**Recorded information**
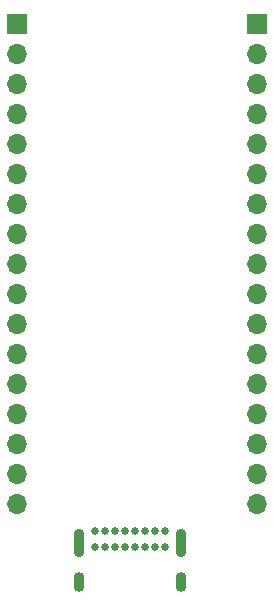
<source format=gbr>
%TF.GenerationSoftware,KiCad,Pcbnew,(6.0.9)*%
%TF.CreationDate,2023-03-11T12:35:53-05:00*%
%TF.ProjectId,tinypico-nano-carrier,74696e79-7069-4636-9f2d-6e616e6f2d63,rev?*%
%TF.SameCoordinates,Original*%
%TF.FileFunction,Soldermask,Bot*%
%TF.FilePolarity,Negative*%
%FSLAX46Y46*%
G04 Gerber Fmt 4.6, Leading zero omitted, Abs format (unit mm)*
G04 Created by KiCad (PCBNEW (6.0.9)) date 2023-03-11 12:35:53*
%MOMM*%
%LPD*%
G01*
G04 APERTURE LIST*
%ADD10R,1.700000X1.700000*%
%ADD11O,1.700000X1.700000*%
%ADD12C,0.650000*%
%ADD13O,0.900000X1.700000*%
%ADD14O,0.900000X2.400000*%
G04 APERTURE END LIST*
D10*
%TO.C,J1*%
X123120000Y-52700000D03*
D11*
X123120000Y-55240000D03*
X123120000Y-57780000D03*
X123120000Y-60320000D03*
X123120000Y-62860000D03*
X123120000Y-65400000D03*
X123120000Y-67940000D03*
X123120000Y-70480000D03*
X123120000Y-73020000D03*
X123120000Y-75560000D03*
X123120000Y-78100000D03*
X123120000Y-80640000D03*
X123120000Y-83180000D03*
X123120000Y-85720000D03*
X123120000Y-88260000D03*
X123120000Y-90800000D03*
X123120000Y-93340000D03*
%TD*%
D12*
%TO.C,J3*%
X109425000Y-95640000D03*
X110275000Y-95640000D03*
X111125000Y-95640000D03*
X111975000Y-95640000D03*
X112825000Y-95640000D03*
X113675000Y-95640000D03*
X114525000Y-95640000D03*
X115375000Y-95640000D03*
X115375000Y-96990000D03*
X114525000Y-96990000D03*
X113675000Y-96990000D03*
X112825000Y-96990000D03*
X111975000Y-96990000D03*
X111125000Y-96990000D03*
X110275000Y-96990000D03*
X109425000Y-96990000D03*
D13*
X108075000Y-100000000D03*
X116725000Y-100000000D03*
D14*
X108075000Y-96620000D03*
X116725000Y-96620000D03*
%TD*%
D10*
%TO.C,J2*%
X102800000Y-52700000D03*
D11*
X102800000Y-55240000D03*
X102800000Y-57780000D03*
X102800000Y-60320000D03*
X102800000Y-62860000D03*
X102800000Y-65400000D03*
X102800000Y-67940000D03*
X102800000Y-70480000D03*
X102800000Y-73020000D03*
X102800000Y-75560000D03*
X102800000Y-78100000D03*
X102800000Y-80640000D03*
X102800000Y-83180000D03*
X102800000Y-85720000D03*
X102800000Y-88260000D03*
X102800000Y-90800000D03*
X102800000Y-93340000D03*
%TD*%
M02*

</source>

==

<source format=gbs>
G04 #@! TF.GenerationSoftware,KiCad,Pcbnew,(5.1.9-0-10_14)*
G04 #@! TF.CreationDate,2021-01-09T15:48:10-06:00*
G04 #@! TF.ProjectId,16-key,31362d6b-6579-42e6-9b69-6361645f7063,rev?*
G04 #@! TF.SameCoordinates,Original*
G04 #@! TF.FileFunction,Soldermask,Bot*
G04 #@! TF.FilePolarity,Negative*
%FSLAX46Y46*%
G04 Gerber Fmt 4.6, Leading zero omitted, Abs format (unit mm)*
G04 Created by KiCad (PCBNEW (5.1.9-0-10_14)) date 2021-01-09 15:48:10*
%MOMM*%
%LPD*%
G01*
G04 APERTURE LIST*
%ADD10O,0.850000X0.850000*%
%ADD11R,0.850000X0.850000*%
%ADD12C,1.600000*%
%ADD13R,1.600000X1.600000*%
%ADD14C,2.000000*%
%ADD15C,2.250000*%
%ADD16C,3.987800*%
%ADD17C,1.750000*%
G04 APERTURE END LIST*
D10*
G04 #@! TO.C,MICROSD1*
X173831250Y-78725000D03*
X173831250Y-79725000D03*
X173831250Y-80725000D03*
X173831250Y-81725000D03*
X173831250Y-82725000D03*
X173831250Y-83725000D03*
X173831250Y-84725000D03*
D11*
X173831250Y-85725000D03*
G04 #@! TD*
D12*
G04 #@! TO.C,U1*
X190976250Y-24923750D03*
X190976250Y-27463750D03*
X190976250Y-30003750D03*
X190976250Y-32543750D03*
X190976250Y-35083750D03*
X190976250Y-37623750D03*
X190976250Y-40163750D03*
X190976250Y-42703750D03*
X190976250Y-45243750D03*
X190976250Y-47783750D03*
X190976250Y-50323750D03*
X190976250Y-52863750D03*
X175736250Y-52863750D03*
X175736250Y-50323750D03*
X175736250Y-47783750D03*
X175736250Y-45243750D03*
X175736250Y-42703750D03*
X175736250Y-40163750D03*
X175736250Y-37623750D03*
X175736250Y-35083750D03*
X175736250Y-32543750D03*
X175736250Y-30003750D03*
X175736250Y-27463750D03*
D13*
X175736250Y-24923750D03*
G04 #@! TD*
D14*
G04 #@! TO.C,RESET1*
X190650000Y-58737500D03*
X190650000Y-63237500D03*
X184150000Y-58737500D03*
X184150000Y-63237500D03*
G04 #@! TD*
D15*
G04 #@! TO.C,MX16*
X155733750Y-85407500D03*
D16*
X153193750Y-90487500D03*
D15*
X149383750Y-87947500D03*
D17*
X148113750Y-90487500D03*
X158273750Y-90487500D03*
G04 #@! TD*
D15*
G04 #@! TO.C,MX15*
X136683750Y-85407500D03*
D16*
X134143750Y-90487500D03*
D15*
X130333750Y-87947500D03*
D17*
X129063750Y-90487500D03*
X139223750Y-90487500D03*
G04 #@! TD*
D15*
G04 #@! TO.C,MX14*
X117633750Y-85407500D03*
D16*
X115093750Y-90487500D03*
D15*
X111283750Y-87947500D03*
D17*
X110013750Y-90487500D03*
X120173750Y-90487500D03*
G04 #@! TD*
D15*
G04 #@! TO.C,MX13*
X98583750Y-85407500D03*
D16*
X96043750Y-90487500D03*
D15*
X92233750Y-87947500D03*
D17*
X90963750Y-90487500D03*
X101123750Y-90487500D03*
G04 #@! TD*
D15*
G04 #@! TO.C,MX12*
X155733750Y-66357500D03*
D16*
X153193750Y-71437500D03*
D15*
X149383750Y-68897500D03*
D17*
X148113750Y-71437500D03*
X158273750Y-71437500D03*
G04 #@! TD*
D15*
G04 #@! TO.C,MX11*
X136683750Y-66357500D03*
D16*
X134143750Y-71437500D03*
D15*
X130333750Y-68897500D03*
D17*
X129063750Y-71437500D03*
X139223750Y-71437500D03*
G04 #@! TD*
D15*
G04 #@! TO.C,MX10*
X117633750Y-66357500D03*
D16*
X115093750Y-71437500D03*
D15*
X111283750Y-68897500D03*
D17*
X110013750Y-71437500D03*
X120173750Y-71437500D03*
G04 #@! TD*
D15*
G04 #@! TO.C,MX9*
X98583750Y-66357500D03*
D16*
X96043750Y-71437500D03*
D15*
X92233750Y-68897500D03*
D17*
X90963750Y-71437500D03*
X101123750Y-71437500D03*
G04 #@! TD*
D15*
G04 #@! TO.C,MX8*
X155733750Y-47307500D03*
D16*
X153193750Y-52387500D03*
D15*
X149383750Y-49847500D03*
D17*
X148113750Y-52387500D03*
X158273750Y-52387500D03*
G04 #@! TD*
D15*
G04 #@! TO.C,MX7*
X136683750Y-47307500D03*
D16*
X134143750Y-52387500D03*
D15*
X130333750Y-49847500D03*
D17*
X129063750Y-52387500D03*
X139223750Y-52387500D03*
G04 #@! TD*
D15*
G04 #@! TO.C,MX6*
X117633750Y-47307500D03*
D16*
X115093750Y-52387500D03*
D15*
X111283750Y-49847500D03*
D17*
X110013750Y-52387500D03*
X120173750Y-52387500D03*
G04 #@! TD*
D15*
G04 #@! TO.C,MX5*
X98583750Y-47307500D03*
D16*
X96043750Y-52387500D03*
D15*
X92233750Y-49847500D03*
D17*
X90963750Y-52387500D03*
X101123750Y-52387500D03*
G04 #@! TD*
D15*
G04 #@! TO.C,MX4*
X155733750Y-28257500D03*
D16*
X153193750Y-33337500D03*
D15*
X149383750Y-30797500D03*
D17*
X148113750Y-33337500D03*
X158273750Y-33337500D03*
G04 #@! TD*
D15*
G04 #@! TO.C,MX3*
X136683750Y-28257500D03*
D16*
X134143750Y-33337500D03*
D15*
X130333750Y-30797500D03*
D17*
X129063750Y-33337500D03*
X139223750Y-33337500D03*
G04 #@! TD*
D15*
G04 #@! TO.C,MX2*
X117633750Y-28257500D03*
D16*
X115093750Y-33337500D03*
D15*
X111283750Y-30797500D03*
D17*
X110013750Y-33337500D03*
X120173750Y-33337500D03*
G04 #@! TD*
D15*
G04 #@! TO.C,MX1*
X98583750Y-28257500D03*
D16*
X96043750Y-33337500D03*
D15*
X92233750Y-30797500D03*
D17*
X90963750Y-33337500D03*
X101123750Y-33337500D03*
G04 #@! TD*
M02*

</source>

**Exercise brief**
Where a line in the listing above contains "CreationDate", copy that line.

**Solution to this task**
%TF.CreationDate,2023-03-11T12:35:53-05:00*%
G04 #@! TF.CreationDate,2021-01-09T15:48:10-06:00*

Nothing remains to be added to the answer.